(Stored data)
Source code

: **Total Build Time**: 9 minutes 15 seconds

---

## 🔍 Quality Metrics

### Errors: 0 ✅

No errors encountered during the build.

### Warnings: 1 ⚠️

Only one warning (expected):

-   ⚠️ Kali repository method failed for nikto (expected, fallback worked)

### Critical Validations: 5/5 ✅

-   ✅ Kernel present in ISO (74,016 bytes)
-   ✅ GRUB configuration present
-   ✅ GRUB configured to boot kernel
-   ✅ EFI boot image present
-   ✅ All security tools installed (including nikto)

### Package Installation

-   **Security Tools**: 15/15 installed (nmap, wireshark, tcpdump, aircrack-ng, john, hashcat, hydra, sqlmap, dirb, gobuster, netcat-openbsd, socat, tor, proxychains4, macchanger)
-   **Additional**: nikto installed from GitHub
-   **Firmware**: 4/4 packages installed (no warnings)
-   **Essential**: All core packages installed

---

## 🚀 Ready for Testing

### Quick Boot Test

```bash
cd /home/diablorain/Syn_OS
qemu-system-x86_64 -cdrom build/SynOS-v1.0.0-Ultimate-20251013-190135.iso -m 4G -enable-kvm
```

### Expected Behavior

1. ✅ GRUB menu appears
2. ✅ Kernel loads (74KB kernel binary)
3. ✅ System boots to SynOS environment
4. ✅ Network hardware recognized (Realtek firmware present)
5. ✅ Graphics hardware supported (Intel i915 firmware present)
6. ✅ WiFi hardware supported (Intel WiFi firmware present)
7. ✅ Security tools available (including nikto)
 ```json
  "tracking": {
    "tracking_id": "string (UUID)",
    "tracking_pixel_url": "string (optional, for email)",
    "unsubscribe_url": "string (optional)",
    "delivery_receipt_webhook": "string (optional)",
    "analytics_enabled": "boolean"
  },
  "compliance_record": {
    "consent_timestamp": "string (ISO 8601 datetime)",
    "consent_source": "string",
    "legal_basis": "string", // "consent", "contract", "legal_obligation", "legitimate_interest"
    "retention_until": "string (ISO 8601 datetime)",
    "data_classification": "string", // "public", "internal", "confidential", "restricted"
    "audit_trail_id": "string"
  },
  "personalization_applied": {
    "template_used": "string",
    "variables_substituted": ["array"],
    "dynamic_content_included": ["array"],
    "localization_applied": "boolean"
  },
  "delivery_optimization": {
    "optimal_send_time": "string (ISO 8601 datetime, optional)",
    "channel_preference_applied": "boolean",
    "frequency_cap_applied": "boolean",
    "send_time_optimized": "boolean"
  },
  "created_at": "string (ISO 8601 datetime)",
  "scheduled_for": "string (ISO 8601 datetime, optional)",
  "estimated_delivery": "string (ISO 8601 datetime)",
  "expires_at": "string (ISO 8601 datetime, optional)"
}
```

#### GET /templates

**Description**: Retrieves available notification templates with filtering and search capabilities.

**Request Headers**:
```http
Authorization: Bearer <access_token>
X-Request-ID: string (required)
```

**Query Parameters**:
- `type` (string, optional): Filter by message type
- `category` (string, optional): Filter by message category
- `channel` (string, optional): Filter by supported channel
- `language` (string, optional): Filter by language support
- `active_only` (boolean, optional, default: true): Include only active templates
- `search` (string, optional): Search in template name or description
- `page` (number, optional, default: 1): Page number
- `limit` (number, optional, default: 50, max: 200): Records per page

**EXERCISE OBJECTIVE**
Word for word, copy out the data.

**YOUR RESPONSE**
Source code

: **Total Build Time**: 9 minutes 15 seconds

---

## 🔍 Quality Metrics

### Errors: 0 ✅

No errors encountered during the build.

### Warnings: 1 ⚠️

Only one warning (expected):

-   ⚠️ Kali repository method failed for nikto (expected, fallback worked)

### Critical Validations: 5/5 ✅

-   ✅ Kernel present in ISO (74,016 bytes)
-   ✅ GRUB configuration present
-   ✅ GRUB configured to boot kernel
-   ✅ EFI boot image present
-   ✅ All security tools installed (including nikto)

### Package Installation

-   **Security Tools**: 15/15 installed (nmap, wireshark, tcpdump, aircrack-ng, john, hashcat, hydra, sqlmap, dirb, gobuster, netcat-openbsd, socat, tor, proxychains4, macchanger)
-   **Additional**: nikto installed from GitHub
-   **Firmware**: 4/4 packages installed (no warnings)
-   **Essential**: All core packages installed

---

## 🚀 Ready for Testing

### Quick Boot Test

```bash
cd /home/diablorain/Syn_OS
qemu-system-x86_64 -cdrom build/SynOS-v1.0.0-Ultimate-20251013-190135.iso -m 4G -enable-kvm
```

### Expected Behavior

1. ✅ GRUB menu appears
2. ✅ Kernel loads (74KB kernel binary)
3. ✅ System boots to SynOS environment
4. ✅ Network hardware recognized (Realtek firmware present)
5. ✅ Graphics hardware supported (Intel i915 firmware present)
6. ✅ WiFi hardware supported (Intel WiFi firmware present)
7. ✅ Security tools available (including nikto)
 ```json
  "tracking": {
    "tracking_id": "string (UUID)",
    "tracking_pixel_url": "string (optional, for email)",
    "unsubscribe_url": "string (optional)",
    "delivery_receipt_webhook": "string (optional)",
    "analytics_enabled": "boolean"
  },
  "compliance_record": {
    "consent_timestamp": "string (ISO 8601 datetime)",
    "consent_source": "string",
    "legal_basis": "string", // "consent", "contract", "legal_obligation", "legitimate_interest"
    "retention_until": "string (ISO 8601 datetime)",
    "data_classification": "string", // "public", "internal", "confidential", "restricted"
    "audit_trail_id": "string"
  },
  "personalization_applied": {
    "template_used": "string",
    "variables_substituted": ["array"],
    "dynamic_content_included": ["array"],
    "localization_applied": "boolean"
  },
  "delivery_optimization": {
    "optimal_send_time": "string (ISO 8601 datetime, optional)",
    "channel_preference_applied": "boolean",
    "frequency_cap_applied": "boolean",
    "send_time_optimized": "boolean"
  },
  "created_at": "string (ISO 8601 datetime)",
  "scheduled_for": "string (ISO 8601 datetime, optional)",
  "estimated_delivery": "string (ISO 8601 datetime)",
  "expires_at": "string (ISO 8601 datetime, optional)"
}
```

#### GET /templates

**Description**: Retrieves available notification templates with filtering and search capabilities.

**Request Headers**:
```http
Authorization: Bearer <access_token>
X-Request-ID: string (required)
```

**Query Parameters**:
- `type` (string, optional): Filter by message type
- `category` (string, optional): Filter by message category
- `channel` (string, optional): Filter by supported channel
- `language` (string, optional): Filter by language support
- `active_only` (boolean, optional, default: true): Include only active templates
- `search` (string, optional): Search in template name or description
- `page` (number, optional, default: 1): Page number
- `limit` (number, optional, default: 50, max: 200): Records per page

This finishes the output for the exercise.